◆ **Data section**:
= Beginning of Section =
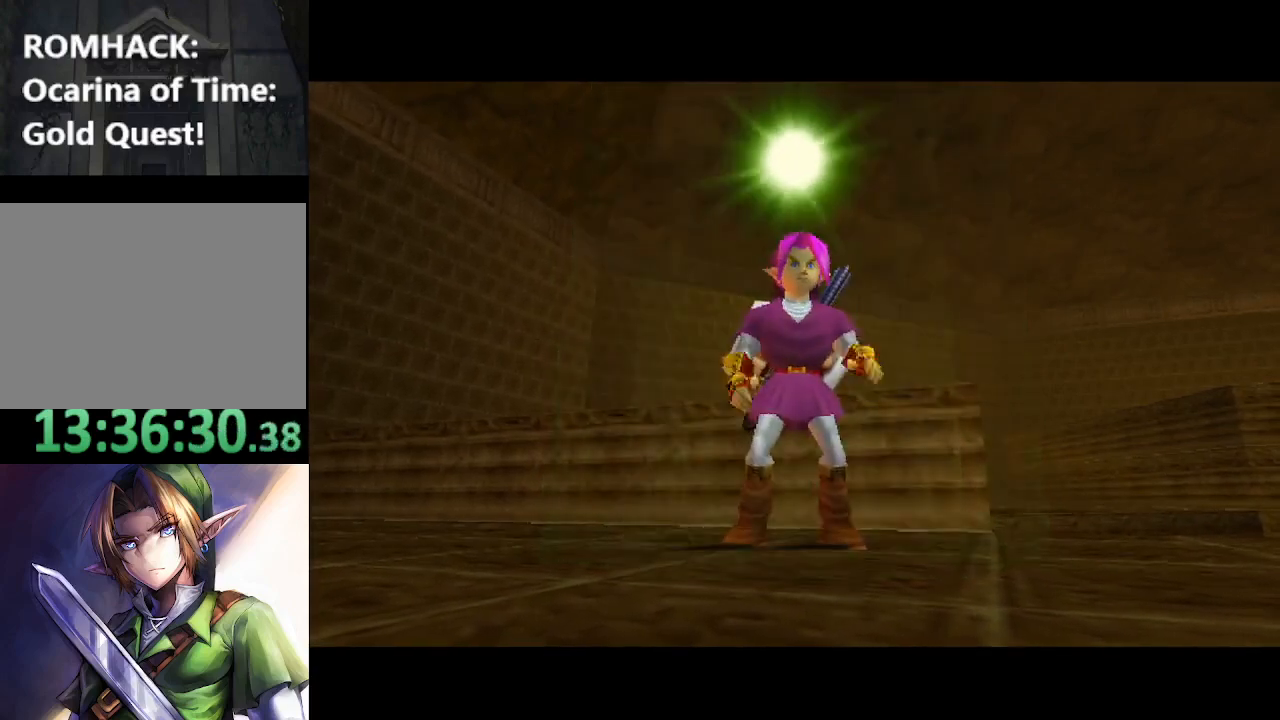
{"buttons": [], "left_stick": "down-right", "right_stick": "center", "events": [[333, "left_stick", "down-right"]]}
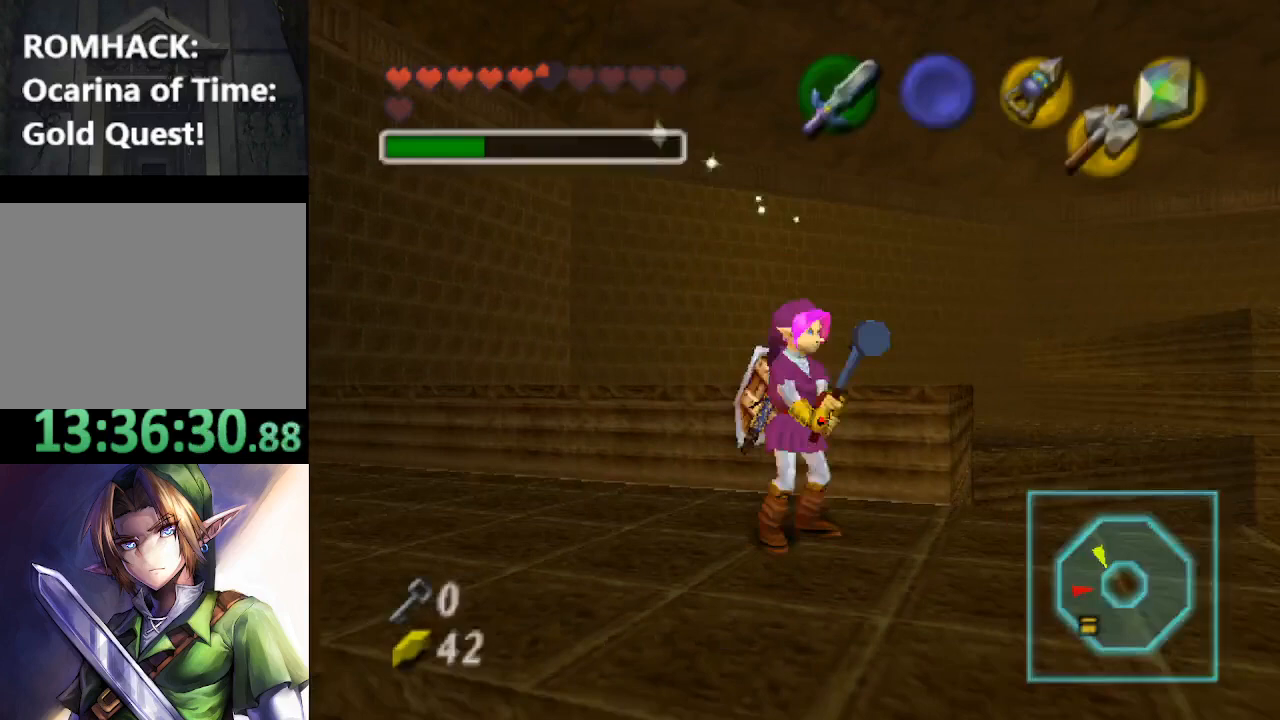
{"buttons": [], "left_stick": "right", "right_stick": "center", "events": [[100, "left_stick", "center"], [300, "left_stick", "right"]]}
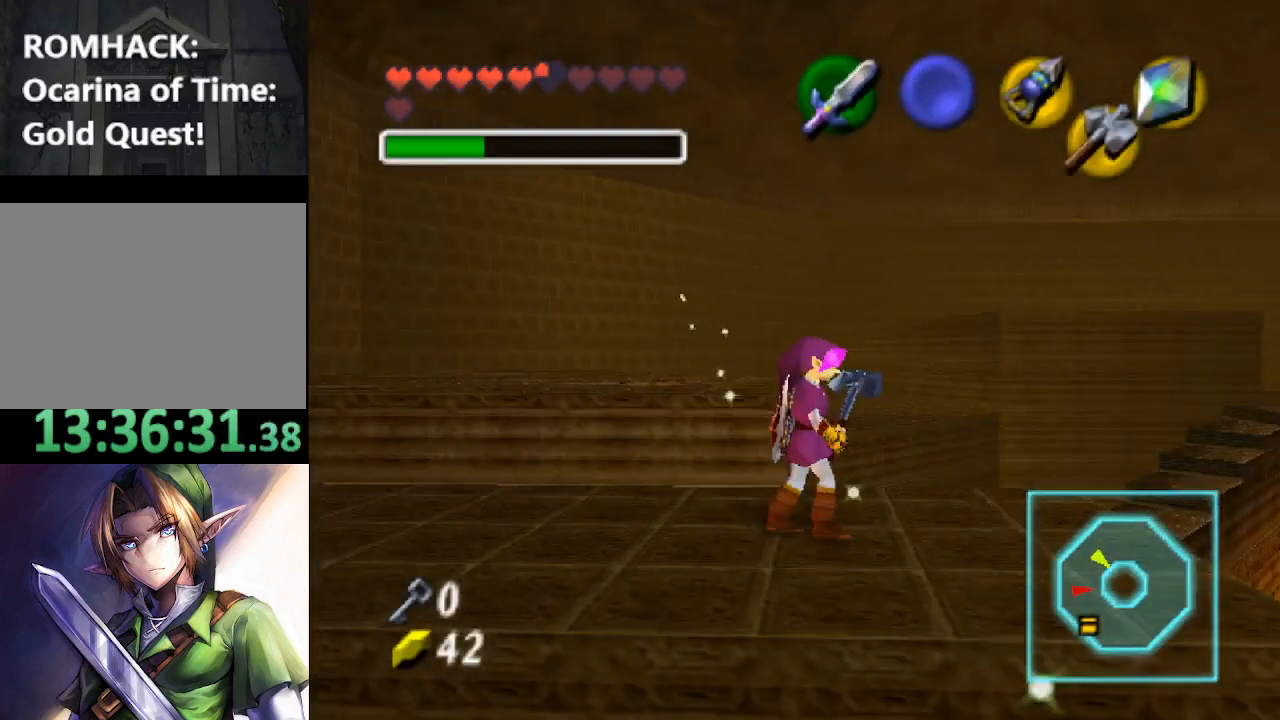
{"buttons": [], "left_stick": "right", "right_stick": "center", "events": [[33, "left_stick", "center"], [467, "left_stick", "right"]]}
= End of Section =
◆ **Task to complete**:
Images are not wanted in the copy. Please print the material above exactly.

◆ **Solved problem**:
{"buttons": [], "left_stick": "down-right", "right_stick": "center", "events": [[333, "left_stick", "down-right"]]}
{"buttons": [], "left_stick": "right", "right_stick": "center", "events": [[100, "left_stick", "center"], [300, "left_stick", "right"]]}
{"buttons": [], "left_stick": "right", "right_stick": "center", "events": [[33, "left_stick", "center"], [467, "left_stick", "right"]]}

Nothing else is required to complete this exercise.